With Wikimedia, many of the issues are not super important. E.g.: transaction integrity is not relevant. The occasional 404 or eventual (in)consistency problem is also not a big deal.
Similarly, the user-based rendering is also fairly easy to handle. The vast majority of the content (the rendered wiki text) is identical-ish between users. The headers, footers, CSS, etc... do change. This can be handled on the client-side in a variety of ways, typically via JavaScript. Even with mostly static content, headings can be altered on the way out "at the edge" by a CDN or CDN-like system.
This is my point: If you're going to cache things in something like a CDN, then you're 90% of the way there to static content anyway! Take the leap and go the whole way to get the benefits.

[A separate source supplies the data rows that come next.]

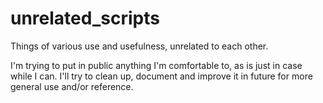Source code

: # unrelated_scripts
Things of various use and usefulness, unrelated to each other.

I'm trying to put in public anything I'm comfortable to, as is just in case while I can.
I'll try to clean up, document and improve it in future for more general use and/or reference.

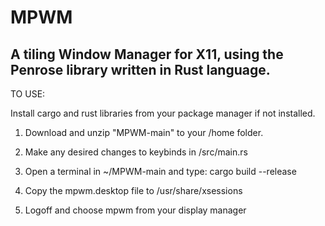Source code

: # MPWM
A tiling Window Manager for X11, using the Penrose library written in Rust language.
-- 

TO USE:

Install cargo and rust libraries from your package manager if not installed.

1.  Download and unzip "MPWM-main" to your /home folder.

2.  Make any desired changes to keybinds in /src/main.rs

3.  Open a terminal in ~/MPWM-main and type: cargo build --release

4.  Copy the mpwm.desktop file to /usr/share/xsessions

5.  Logoff and choose mpwm from your display manager
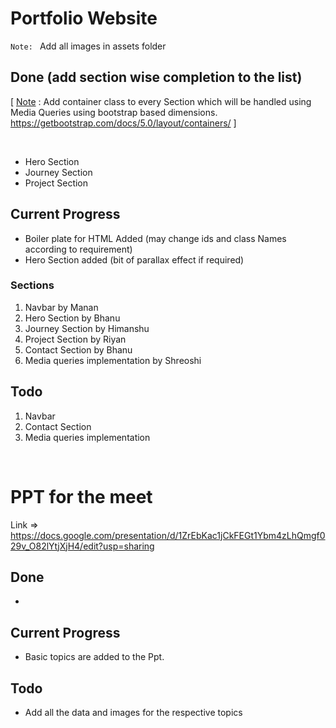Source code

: # Portfolio Website

`Note: ` Add all images in assets folder

## Done (add section wise completion to the list)

[ <u>Note</u> : Add container class to every Section which will be handled using Media Queries using bootstrap based dimensions.
https://getbootstrap.com/docs/5.0/layout/containers/ ]

<br>

- Hero Section
- Journey Section
- Project Section

## Current Progress

- Boiler plate for HTML Added (may change ids and class Names according to requirement)
- Hero Section added (bit of parallax effect if required)

### Sections

1. Navbar by Manan
2. Hero Section by Bhanu
3. Journey Section by Himanshu
4. Project Section by Riyan
5. Contact Section by Bhanu
6. Media queries implementation by Shreoshi

## Todo

1. Navbar
2. Contact Section
3. Media queries implementation

<br>

# PPT for the meet

Link => https://docs.google.com/presentation/d/1ZrEbKac1jCkFEGt1Ybm4zLhQmgf029v_O82lYtjXjH4/edit?usp=sharing

## Done

-

## Current Progress

- Basic topics are added to the Ppt.

## Todo

- Add all the data and images for the respective topics
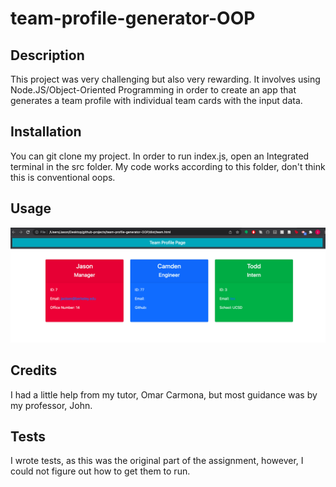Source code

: # team-profile-generator-OOP

## Description

This project was very challenging but also very rewarding. It involves using Node.JS/Object-Oriented Programming in order to create an app that generates a team profile with individual team cards with the input data. 

## Installation

You can git clone my project. In order to run index.js, open an Integrated terminal in the src folder. My code works according to this folder, don't think this is conventional oops.

## Usage

![teamprofile](src/teamprofile.png)

## Credits

I had a little help from my tutor, Omar Carmona, but most guidance was by my professor, John.

## Tests

I wrote tests, as this was the original part of the assignment, however, I could not figure out how to get them to run.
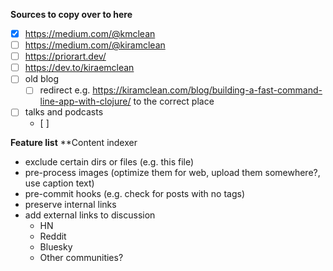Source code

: **Sources to copy over to here**
- [x] https://medium.com/@kmclean
- [ ] https://medium.com/@kiramclean
- [ ] https://priorart.dev/
- [ ] https://dev.to/kiraemclean
- [ ] old blog
	- [ ] redirect e.g. https://kiramclean.com/blog/building-a-fast-command-line-app-with-clojure/ to the correct place
- [ ] talks and podcasts
	- [ ] 

**Feature list**
**Content indexer
- exclude certain dirs or files (e.g. this file)
- pre-process images (optimize them for web, upload them somewhere?, use caption text)
- pre-commit hooks (e.g. check for posts with no tags)
- preserve internal links
- add external links to discussion
	- HN
	- Reddit
	- Bluesky
	- Other communities?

Some things need to be done 100%, otherwise it's like being almost pregnant.
Some random examples of static vs dynamic problems/comparisons:
- You mentioned templating: In the static world, you can regenerate all static pages based on the new template asynchronously at whatever slow "batch process" rate you desire. In a dynamic system, a change to a template would typically invalidate the entire cache and blow your CPU budget instantly, dragging down the synchronous rendering path into molasses. This can be managed, but it's complex and difficult. Similarly, code changes can similarly result in either mixed/corrupt cache content or instant CPU spikes. At least with static content you can manage the rollout by content instead of by server. A trick you can pull with static content is pre-generate the updated pages side-by-side and swap instantly. This is impossible with dynamic content generation. You either get mixed content as the caches slowly expire, or instant load spike.

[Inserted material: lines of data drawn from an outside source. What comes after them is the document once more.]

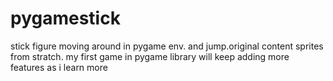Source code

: # pygamestick
stick figure moving around in pygame env. and jump.original content sprites from stratch.
my first game in pygame library will keep adding more features as i learn more
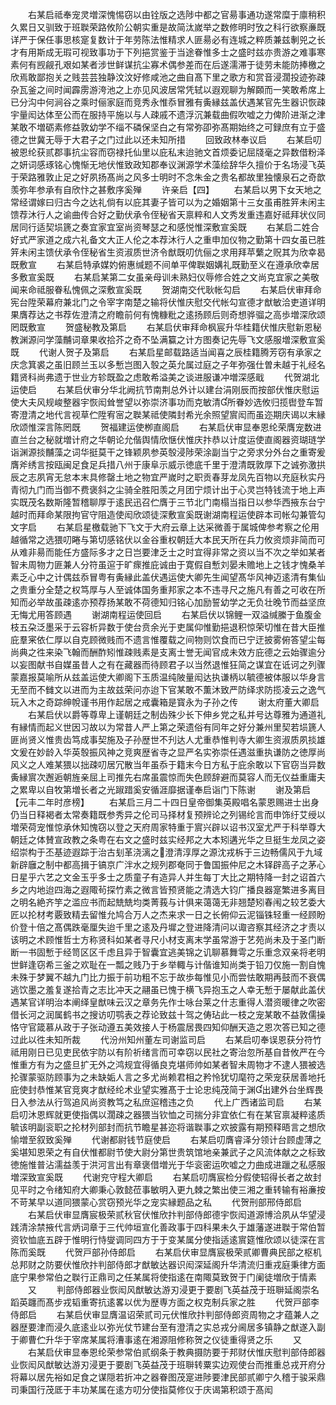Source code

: <!-- { "loadSidebar": true } -->
　　右某启祗奉宠灵増深愧惕窃以由铨版之选陟中都之官昜事通功遂常糜于廪稍积久累日又驯致于班聫荣路攸阶公朝实重是故简汰嵗举之数修明时攷之科行欲察亷既详严于保任事思核寔复数计于年劳陈法惟精求人匪昜必有连城之粹质兼兹剸兕之长才有用斯成无瑕可视致事功于下列挹赏鉴于当途眷惟多士之盛时兹亦贵游之难事寒素何有觊觎孔艰如某者涉世鲜谋抗尘寡术偶参差而在后遂濡滞于徒劳未能防捧檄之欣焉敢鄙抱关之贱芸芸独静汶汶好修咸池之曲自髙下里之歌方和赏音浸濶投迹弥疎杂瓦釜之间时闻霹雳游洿池之上亦见风波居常凭轼以遐观聊为解頥而一笑敢希席上已分沟中何涧谷之乘时俪家庭而竞秀永惟忝冒雅有夤縁兹盖伏遇某官先生器识恢疎宇量闳达体至公而在服持平施以与人疎戚不遗浮沉兼载曲假吹嘘之力俾阶进渐之津某敢不増砺素修益敦幼学不缁不磷保坚白之有常弥卲弥髙期始终之可録庶有立于盛德之世冀无辱于大君子之门过此以还未知所措
　　回致政林奉议启
　　右某启叨被恩纶获贰郡事抗尘容而窃禄托仙里以庇私末迨驰文首烦委记屈牋毫之异数借粉泽之妍词感琢铭心愧惭无地伏惟致政知郡奉议渊源学术藻绘辞华久擅价于名场浸飞英于荣路雅敦止足之好夙扬髙尚之风多士明时不念朱金之贵名都故里独懐泉石之奇歆羡弥年参承有自欣忭之甚敷序奚殚
　　许亲启【四】
　　右某启以男下女天地之常经谓嫁曰归古今之达礼倘有以庇其妻子皆可以为之婚姻第十三女虽甫胜笄未闲主馈荐沐行人之谕曲传合好之勤伏承令侄秘省天禀粹和人文秀发重违嘉好祗拜状仪同居同行适契埙篪之奏宜家宜室尚资琴瑟之和感悦惟深敷宣奚既
　　右某启二姓合好式严家道之成六礼备文大正人伦之本荐沐行人之重申加仪物之勤第十四女虽已胜笄未闲主馈伏承令侄秘省生资淑质世济令猷既叨伉俪之求用拜苹蘩之贶其为欣幸曷既敷宣
　　右某启特承媒妁俯惠缄题不间单平俾聫姻媾礼既勤至义在遵承欣幸居多敷宣奚既
　　右某启某第二女虽亲母训未熟妇仪辱修合姓之文尚克宜家之美敬闻来命祗服眷私愧佩之深敷宣奚既
　　贺湖南交代耿帐勾启
　　右某启伏审拜命宪台陞荣幕府兼北门之令宰字南楚之输将伏惟庆慰交代帐勾宣德才猷敏洽吏道详明果膺荐达之书荐佐澄清之府瞻前何有愧糠粃之逺扬顾后则奇想骅骝之高歩増深欣颂罔既敷宣
　　贺盛秘教及第启
　　右某启伏审拜命枫宸升华桂籍伏惟庆慰新恩秘教渊源问学藻黼词章果收拾芥之奇不坠满籯之计方图奏记先辱飞文感服増深敷宣奚既
　　代谢人贺子及第启
　　右某启星邮载路适当闻喜之辰桂籍腾芳窃有承家之庆念箕裘之虽旧顾兰玉以多慙岂图入彀之英允属过庭之子年弥强仕曽未越于礼经名籍贤科尚弗遗于世业方轸既盈之虑敢希溢美之谈进服谦冲増深感戢
　　代贺湖北运使启
　　右某启伏审分华北阙抗节南荆总外计以建台涓刚辰而按部伏惟庆慰运使大夫风规峻整器宇恢闳耸誉望以弥崇济事功而克敏清所眷妙选攸归揽辔登车暂寄澄清之地代言视草伫陞宥宻之聫某祗使隣封希光余照望賔闳而虽迩期庆谒以末縁欣颂惟深言陈罔既
　　贺福建运使栁直阁启
　　右某启伏审显奉恩纶荣膺宠数进直兰台之秘就増计府之华朝论允偕舆情欣惬伏惟庆抃恭以计度运使直阁器资瑚琏学诣渊源掞黼藻之词华挺莫干之锋颖夙参英彀浸陟荣涂副当宁之旁求分外台之重寄爰膺斧绣言按瓯闽足食足兵措八州于康阜示威示徳底千里于澄清既敦厚下之诚弥激拱辰之志夙宵无怠本末具修罄土地之物宜严嵗时之职贡春芽龙凤先百物以充庭秋实丹青彻九门而当御不费褒斜之尘骑全胜阳羡之月团宁烦计出于心灵岂特钱流于地上声实既茂名数斯隆暂稽聊厚于逺民迅召伫膺于三节北门南榻当指日以参华西掖东台宁越时而拜命某限拘官守阻造使闳欣颂徒深敷宣奚既谢湖南程运使辟本司帐勾兼管勾文字启
　　右某启星檄载驰下飞文于大府云章上达采微善于属城俾参考察之伦用越循常之选猥叨睠与第切感铭伏以金谷重权朝廷大本民天所在兵力攸资烦非简而可从难非昜而能任方盛际多才之日岂要津乏士之时宜得非常之资以当不次之举如某者智未周物力匪兼人分符虽逭于旷瘝推庇诚由于寛假自慙刘晏未赡地上之钱才愧桑羊素乏心中之计偶兹忝冒粤有夤縁此盖伏遇运使大卿先生闻望髙华风神迈逺清有集仙之贵重分全楚之权笃厚与人至诚体国务重邦家之本不违寻尺之施凡有善之可收在所知而必举故虽疎逺亦预荐扬某敢不荷德知归铭心加励誓幼学之无负壮晚节而益坚庶无悔尤用答顾遇
　　谢湖南程运使回启
　　右某启伏以锦鲤一双溢缄縢于鱼腹金枝五朶泛墨采于云容析异数于使台贲余光于吏属仰惟勤挹退积惊荣切惟在昔大臣推庇羣宷依仁厚以自克顾微贱而不遗言惟覆载之间物则饮食而已宁迂披雾俯答望尘每尚典之徃来染飞翰而酬酢矧惟疎贱素是支离士誉无闻官成未效方庇德之云始骤逾分以妄图献书自媒虽昔人之有在藏器而待顾君子以当然退惟狂简之谋宜在诋诃之列骤蒙嘉报莫喻所从兹盖运使大卿阁下玉质温纯陂量闳达执谦柄以毓德被体服以华身言无至而不雠文以进而为主故兹荣问亦迨下官某敢不薫沐致严防绎求防揽凌云之逸气玩入木之奇踪绅帨谨书用作起居之戒囊箱是寳永为子孙之传
　　谢太府董大卿启
　　右某启伏以爵等尊卑上谨朝廷之制齿殊少长下伸乡党之私并号达尊雅为通道礼有縁情而起义世因习故以为常昔人严上第之荣遗俗有同年之好分兼州里契若埙篪人匪尚贤义惟贵齿笃成事契施及子孙歴世不刋达人尤重恭惟判寺大卿生资淑质夙掞雄文爰在妙龄入华英彀振风神之竞爽歴省寺之显严名实弥崇任遇滋重执谦防之徳厚尚风义之人难某猥以拙疎叨居冗散当年虽忝于籍末今日方私于庇余敢以下官窃当异数夤縁賔次邂逅朝旌亲屈上司推先右席虽震惊而失色顾辞避而莫容人而无仪益重庸夫之累卑以自牧第増长者之光踧踖奚安循涯靡据谨奉启诣门下陈谢
　　谢及第启【元丰二年时彦榜】
　　右某启三月二十四日皇帝御集英殿唱名蒙恩赐进士出身仍当日释褐者太常奏籍既参秀异之伦司马择材复预辨论之列锡纶言而申饰纡艾绶以増荣荷宠惟惊承休知愧窃以登之天府周家特重于賔兴辟以诏书汉室尤严于科举尊大朝廷之体賛宣政教之条粤在右文之盛时兹实经邦之大本矧遘光华之旦挺生龙凤之姿绍崇构于丕基迹遐踪于治古刬革浇漓之澄清淳厚之源沈戎柝于三边畅儒风于九域新辟廱之制中都高揖于镐京广泮水之规列郡奄同于鲁国振仲尼之木铎辟高子之茅心日星乎六艺之文金玉乎多士之质童子有造异人并生每丁大比之期特降一封之诏首六乡之内地迨四海之遐陬茍探竹素之微言皆预贤能之清选大钧广播良器寔繁进多离目之明名絶齐竽之滥应书而起兟兟均类菁莪与计俱来蔼蔼无非翘楚矧春闱之较艺委大匠以抡材考覈致精去留惟允鸠合万人之杰来求一日之长俯仰云泥锱铢轻重一经顾盼价登十倍之髙偶跌毫厘失迨千里之逺及丹墀之登进降清问以诹咨察其经济之才责以该明之术顾惟哲士方称贤科如某者寻尺小材支离末学虽常游于艺苑尚未及于圣门断断一书固慙于经笥区区千虑且异于智囊宜逃美锦之讥聊慕舞雩之乐重念双亲将老明世鲜逢窃希三釜之欢耻在一瓢之贱乃于乡举輙与计偕谁知尚类于铅刀仅施一割自愧未殊于梦翼不越九门比力振于前功粗不忘于故歩每惟见小而尝怯敢期再鼓而不衰偶逃饮墨之羞复遂拾青之志比冲天之翮虽已愧于横飞异抱玉之人幸无慙于屡献此盖伏遇某官详明治本阐绎皇猷味云汉之章务先作士咏台莱之什志重得人潜资暖律之吹密借长河之润属鹤书之搜访叨鹗表之荐论致兹十驾之俦玷此一枝之宠某敢不益敦儒操恪守官箴慕从政于子张动遵五美效接人于杨震居畏四知仰酬天造之恩次答已知之德过此以徃未知所裁
　　代汾州知州董左司谢监司启
　　右某启叨奉误恩获分符竹祗用刚日已见吏民依宇防以有阶祈绪言而可幸窃以民社之寄治忽所基自昔攸严在今惟重方有为之盛旦扩无外之鸿规宜得循良克堪师帅如某者智未周物才不逮人猥被选抡骤蒙驱防顾事为之未缺姤人言之多尤尚赖君相之矜怜犹切麾符之荣宠获居善地托庇使封恭惟某官竞爽才猷经纶术业望实雅髙于士论忠纯茂简于渊出建外台坐辉畏日入参法从行驾追风尚资教笃之私庶逭稽违之负
　　代上广西诸监司启
　　右某启叨沐恩辉就更使指偶以濶疎之器猥当钦恤之司揣分非宜依仁有在某官禀凝粹逺质毓该明副衮职之抡材列部封而抗节瞻星甚迩将谐聫事之欢披露有期预释晤言之想欣愉増至叙致奚殚
　　代谢都尉钱节庭使启
　　右某启叨膺睿泽分领计台顾虚薄之奚堪知恩荣之有自伏惟都尉节使大尉分第世贵筑馆地亲兼武子之风流体献之之标致徳施惟普沾濡益羡于洪河言出有章褒借増光于华衮密运吹嘘之力曲成进躐之私感服増深致宣奚既
　　代谢兖守程大卿启
　　右某启叨膺宸检分假使轺得长者之故封见平时之令绪知府大卿秉心敦懿莅事敏明入更九棘之繁出使三湘之重转输有裕亷按不苛某早以道同猥蒙心赏窃预光华之宠实縁题品之私
　　代贺刑部邢侍郎启
　　右某启伏审显膺宸极荣贰秋官伏惟欣抃判部侍郎德宇恢闳道源博洽夙从华望浸践清涂禁掖代言炳词章于三代帅垣宣化善政事于四科果未久于雄藩遂进聫于常伯暂资钦恤底五辟于惟明行恃燮调同四方于于变某属分使指适逺賔筵惟欣颂以徒深在言陈而奚既
　　代贺戸部孙侍郎启
　　右某启伏审显膺宸极荣贰卿曹典民部之枢机总邦财之防要伏惟欣抃判部侍郎才猷敏达器识闳深延阁升华清流归重戎庭秉律方面底宁果参常伯之聫行正鼎司之任某属将使指逺在南陬莫致贺于门阑徒増欣于情素
　　又
　　判部侍郎器业恢闳风猷敏达游刃浸更于要剧飞英益茂于班聨延阁崇名蹈英躔而髙步戎韬重寄抗逺畧以优为歴専方面之权克制兵家之胜
　　代贺戸部李侍郎启
　　右某启伏审显膺温诏荣贰司元伏惟欣抃判部侍郎资周物之才蕴兼人之器歴要津而浸久底逺业以弥光仗节建台至有澄清之实总戎分阃居多镇静之猷遂入副于卿曹伫升华于宰席某属将漕事逺在湘源阻修称贺之仪徒重得贤之乐
　　又
　　右某启伏审显奉恩纶荣参常伯贰纲条于教典摄防要于邦财伏惟庆慰判部侍郎器业恢闳风猷敏达游刃浸更于要剧飞英益茂于班聨转粟实边观使台而推重总戎开府分将幕以居先裕如足食之谋隠若折冲之器眷图茂寔进陟要津民部贰卿宁久稽于骏采鼎司秉国行茂厎于丰功某属在逺方叨分使指莫修仪于庆谒第积颂于髙闳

- Variations such as mobile/non-mobile pages: These add to cache pressure, and can result in sudden performance cliffs where going from 90% cache utilisation to 110% can cause dramatic spikes in load. If you use static content, your "utilisation" is known in advance and changes slowly. Everything is served at the same speed, always. In fact, with systems like S3, your speed goes up as your data volume increases because of the way the sharding works.

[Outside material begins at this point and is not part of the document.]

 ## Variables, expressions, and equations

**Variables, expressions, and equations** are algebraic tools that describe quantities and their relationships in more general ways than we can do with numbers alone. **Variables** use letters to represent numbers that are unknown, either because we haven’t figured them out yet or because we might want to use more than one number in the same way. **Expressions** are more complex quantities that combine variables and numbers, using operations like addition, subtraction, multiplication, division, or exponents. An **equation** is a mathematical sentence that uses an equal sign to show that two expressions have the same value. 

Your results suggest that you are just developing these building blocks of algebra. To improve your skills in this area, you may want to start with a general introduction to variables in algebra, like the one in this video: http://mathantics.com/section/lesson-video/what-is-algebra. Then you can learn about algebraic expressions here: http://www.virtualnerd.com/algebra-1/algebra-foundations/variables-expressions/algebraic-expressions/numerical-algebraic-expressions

- Memcache and the like are hilarious to me. These days the "standard" is to have layers upon layers of caching to paper over the fundamental bottleneck of the database tier. SiteCore has so many layers of caching that I lost count. Is it ten? Eleven maybe? Whatever. The point is that keeping that straight in your head as a web developer is so difficult that SiteCore keeps all caching off by default, murdering performance for most sites most of the time. It's just too "difficult" to have it on by default because devs would lose their minds. Just the access control issues of providing devs with access to shared Redis clusters or CDNs for purge operations is a task all by itself. In large enterprise, this is almost never done and then it becomes a tradeoff between cache TTLs and freshness/consistency. I've lost count of the number of times I've heard some dev tell users to "clear their browser cache" as the "fix".
- Cache purging: you can hide a fundamental performance problem under a layer of caching for years, have it grow to monumental proportions, and then blow up your production site for days while everything slowly recovers from 1,000% load. This has caused several large-scale outages that have hit headlines.
Look at it this way: Wikipedia is something like 99% read-only access and 1% write access. With a static hosting model the VMs would only need to be scaled to handle the write-throughput, not the read-throughput. The content could be put on cloud storage like S3 and that's it. The whole site could be hosted of a handful of small VMs just for HA/DR!